The proposals on the table (including an effective assumption in favour of developing on Barton Farm, Abbots Barton and Pitt Manor, and including possible further expansion north and east of the current Barton Farm site, on Teg Down, on Bushfield Camp and further into Pitt Manor Farm) are going to be hugely controversial across the city and also have a potentially huge impact in areas outside the city, such as Oliver’s Battery, Badger Farm, Kings Worthy and Compton.

There’s also a problem that not every option has been properly examined. Some villages are asking for faster expansion than proposed in the paper so that they can continue to support their local school. And important issues such as the Micheldever ‘eco-town’ are not being given the scrutiny they deserve.

In light of this, the proposal to have a single meeting in the Winchester area, in a room that holds 120 people, to discuss the future of the Winchester area over the next 20 years, is a total joke.

Categories
Housing Planning

Déjà vu

I was going along Bodycoats Road in Chandler’s Ford today when I had a sudden attack of déjà vu.
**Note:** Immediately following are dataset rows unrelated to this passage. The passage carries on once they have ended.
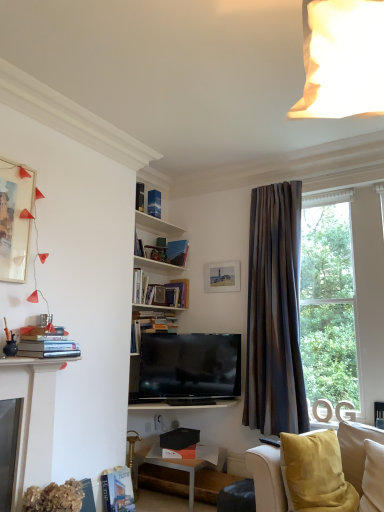
Find the location of a particular element. The width and height of the screenshot is (384, 512). blue paper book at upper center, acting as the 3th book starting from the back is located at coordinates (154, 203).

How much space does matte silver picture frame at upper center, arranged as the first picture frame when ordered from the bottom, occupy horizontally?

2.32 inches.

How much space does matte white picture frame at upper left, acting as the 1th picture frame starting from the front, occupy horizontally?

matte white picture frame at upper left, acting as the 1th picture frame starting from the front, is 3.25 inches in width.

How much space does matte white picture frame at upper left, acting as the 1th picture frame starting from the front, occupy vertically?

matte white picture frame at upper left, acting as the 1th picture frame starting from the front, is 30.62 inches tall.

Find the location of a particular element. satin black tv at center is located at coordinates (190, 366).

This screenshot has width=384, height=512. I want to click on blue paper book at upper center, which appears as the 5th book when ordered from the bottom, so click(x=154, y=203).

Is matte white picture frame at upper left, which is the second picture frame in bottom-to-top order, outside of satin black tv at center?

Indeed, matte white picture frame at upper left, which is the second picture frame in bottom-to-top order, is completely outside satin black tv at center.

From the image's perspective, which is above, matte white picture frame at upper left, which is the second picture frame in bottom-to-top order, or satin black tv at center?

matte white picture frame at upper left, which is the second picture frame in bottom-to-top order.

Which of these two, matte white picture frame at upper left, which ranks as the 1th picture frame in left-to-right order, or satin black tv at center, is bigger?

satin black tv at center.

Between matte white picture frame at upper left, acting as the second picture frame starting from the back, and satin black tv at center, which one has less height?

satin black tv at center.

From the image's perspective, which object appears higher, dark gray textured curtain at right or wooden books at upper center, the 1th shelf when ordered from bottom to top?

wooden books at upper center, the 1th shelf when ordered from bottom to top, is shown above in the image.

How different are the orientations of dark gray textured curtain at right and wooden books at upper center, the second shelf in the top-to-bottom sequence, in degrees?

The angle between the facing direction of dark gray textured curtain at right and the facing direction of wooden books at upper center, the second shelf in the top-to-bottom sequence, is 97 degrees.

Between point (281, 297) and point (146, 262), which one is positioned in front?

The point (281, 297) is more forward.

Is dark gray textured curtain at right turned away from wooden books at upper center, the second shelf in the top-to-bottom sequence?

dark gray textured curtain at right is not turned away from wooden books at upper center, the second shelf in the top-to-bottom sequence.

Are matte white picture frame at upper left, which is the second picture frame in bottom-to-top order, and hardcover book at center, which is the 3th book in bottom-to-top order, far apart?

matte white picture frame at upper left, which is the second picture frame in bottom-to-top order, is positioned a significant distance from hardcover book at center, which is the 3th book in bottom-to-top order.

From the image's perspective, does matte white picture frame at upper left, acting as the second picture frame starting from the back, appear lower than hardcover book at center, arranged as the 2th book when viewed from the back?

No, from the image's perspective, matte white picture frame at upper left, acting as the second picture frame starting from the back, is not beneath hardcover book at center, arranged as the 2th book when viewed from the back.

Is point (3, 192) closer to viewer compared to point (183, 280)?

Yes.

From the picture: Is matte white picture frame at upper left, which ranks as the 1th picture frame in left-to-right order, closer to camera compared to hardcover book at center, which is the 3th book in bottom-to-top order?

Yes.

From a real-world perspective, is white wooden shelves at upper center, which is the first shelf in top-to-bottom order, positioned above or below satin black tv at center?

white wooden shelves at upper center, which is the first shelf in top-to-bottom order, is situated higher than satin black tv at center in the real world.

Who is taller, white wooden shelves at upper center, the second shelf positioned from the bottom, or satin black tv at center?

With more height is satin black tv at center.

In order to click on the 2nd shelf to the left of the satin black tv at center, counting from the anchor's position in this screenshot , I will do `click(156, 225)`.

Considering the relative sizes of white wooden shelves at upper center, which is the first shelf in top-to-bottom order, and satin black tv at center in the image provided, is white wooden shelves at upper center, which is the first shelf in top-to-bottom order, bigger than satin black tv at center?

No.

Considering the relative sizes of dark gray textured curtain at right and hardcover book at center, the fifth book positioned from the front, in the image provided, is dark gray textured curtain at right bigger than hardcover book at center, the fifth book positioned from the front,?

I was sure I had been there before.

Bodycoats Road

It couldn’t have been from the 2005 election, since most of our work in Romsey during the 2005 General Election was in Palestine, up in the north of the constituency, and in Romsey itself.

It then struck me that it must have been from the by-election in 2000, since on one Sunday a team I’d brought from Ealing Acton & Shepherds Bush was sent out to Chandler’s Ford. This was confirmed when I visited someone who I remembered canvassing!

My main memory of the Romsey by-election (aside from the result) was being so infuriated by William Hague’s speech about asylum speakers shortly before the election that the next morning, I called my boss, booked a day’s holiday for election day and then, on election day, went and pounded the streets until the polls closed.

As in Winchester, several of the people I met in Chandler’s Ford mentioned planning as an issue. On the one hand, young families who were born and grew up in the area are forced out by high house prices. Many couples who now live outside the area bring their children back to be christened in St Boniface because they still feel that Chandler’s Ford is home. On the other, no-one wants to see over-development and too much stress put on local services and infrastructure. As is so often the case, Government centralisation has a lot to do with the frustration that people feel in this area. Councillors are too often forced to act as an arm of government, rather than advocates of their local area. Everyone locally, including local councillors, ends up feeling that no-one is listening. Pushing true and full decision-making down to a more local level has to be the way forward to help release this tension.

Finally to the US elections. It all seems very much as the Democrats were predicting when I went to meet them back in June. My brother has just taken American citizenship and lives in the marginal state of Virginia, where they appear to be having the closest senate race. If the Democrats win Virginia by one vote, I will be very proud.